New Targets, New Drugs. In the face of evolving drug resistance and the necessity to increase the useful life span of antimalarial drugs through combination therapies, novel and potent antimalarial drugs are urgently needed. The malaria research pipeline includes either compounds derived from known antimalarials through modification of their chemical structure (likely to retain activity against the original targets), drugs previously developed for other infectious organisms or diseases (and likely act on the same target in Plasmodium), or inhibitors of novel targets (exploiting differences in the biology of host and parasite). This latter strategy of drug discovery benefits from the genome sequencing projects of the different Plasmodium species and the human host. Perspectives in malaria chemotherapy (including new drug targets and antimalarial drugs in discovery, preclinical and clinical phases) have recently been extensively discussed (Biot and Chibale, 2006; de Beer et al., 2009; Gardiner et al., 2009; Olliaro and Wells, 2009; Wells et al., 2009).

Among the novel antimalarial drugs undergoing clinical development, two notable examples act on new metabolic pathways:

1. TE3, a prodrug of a bis-ammonium compound that acts on phospholipid metabolism through the inhibition of de novo phosphatidylcholine synthesis, combined with a putative activity on heme detoxification. This new class of compounds has shown potent in vivo antimalarial activity in the primate model Aotus and is not cross resistance in vitro with known antimalarials.

2. Fosmidomycin, which inhibits the 1-desoxy-D-xylulose-5-phosphate reductoisomerase in the mevalonate-independent pathway of isoprenoid synthesis in the apicoplast (Wiesner and Jomaa, 2007). The apicoplast, a specialized parasite organelle of algal origin, appears to be important for lipid and heme biosynthesis, and is a major focus of current drug development efforts (Wiesner et al., 2008). Fosmidomycin was initially developed as an antibacterial drug, but has shown efficacy in combination with clindamycin or azithromycin against P. falciparum malaria.
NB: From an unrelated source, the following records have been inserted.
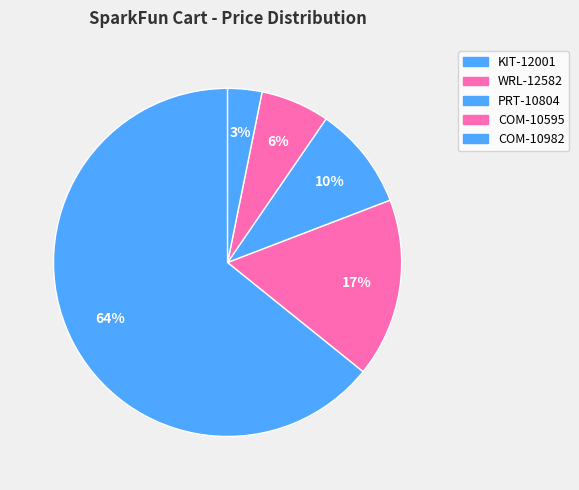

What is the largest slice in the pie chart?

KIT-12001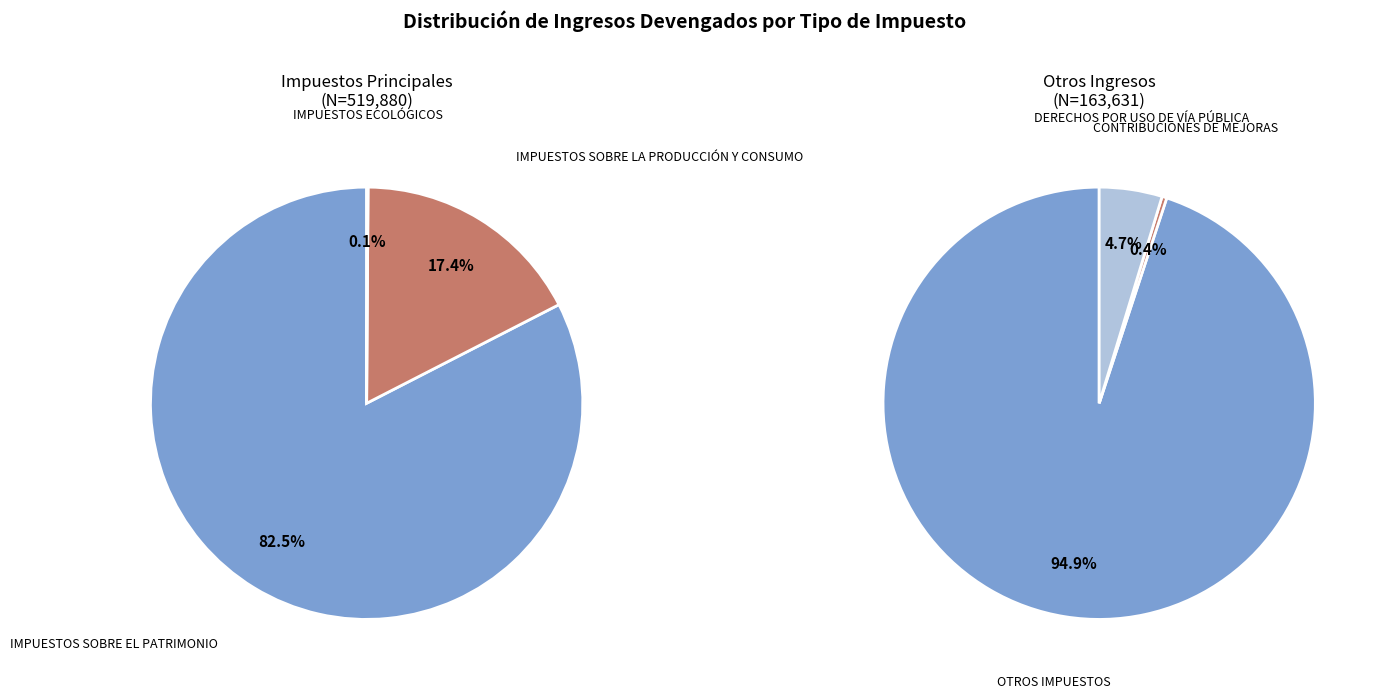

What is the change in value from IMPUESTOS SOBRE EL PATRIMONIO to IMPUESTOS ECOLÓGICOS?

-428575.1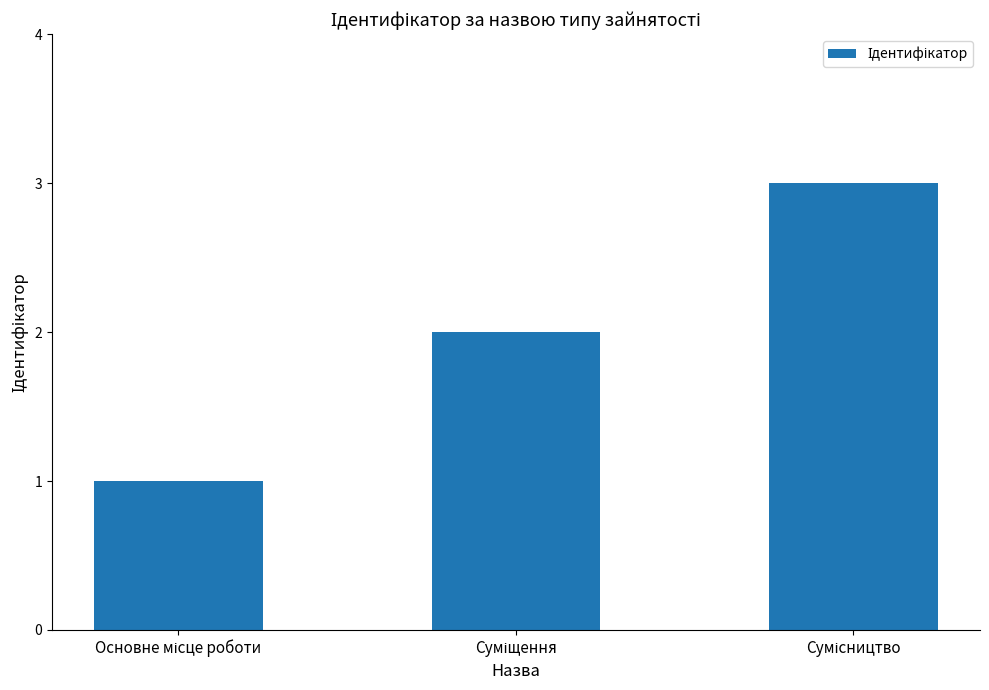

What is the greatest value displayed?

3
A nonexhaustive list of the molecular targets under current experimental or clinical investigation includes two clinically validated antimalarial drug targets (dihydrofolate reductase and cytochrome bc1 complex), for which inhibitors are being developed to overcome existing resistance (this strategy is also being explored to derive new 4-aminoquinolines and amino-alcohols) and a series of novel, experimental antimalarial drug targets: dihydro-orotate dehydrogenase (involved in pyrimidine synthesis), purine nucleoside phosphorylase (nucleotide synthesis), adenosine deaminase (regulation of intracellular nucleoside pools), subtilisin-like proteases (egress from erythrocytes), falcipains (hemoglobin proteolysis), histone deacetylase (DNA replication), protein kinases (signal transduction), and fatty acid biosynthesis (apicoplast lipid synthesis). The rationale focusing on these targets for antimalarial drug development can be found in the reviews cited.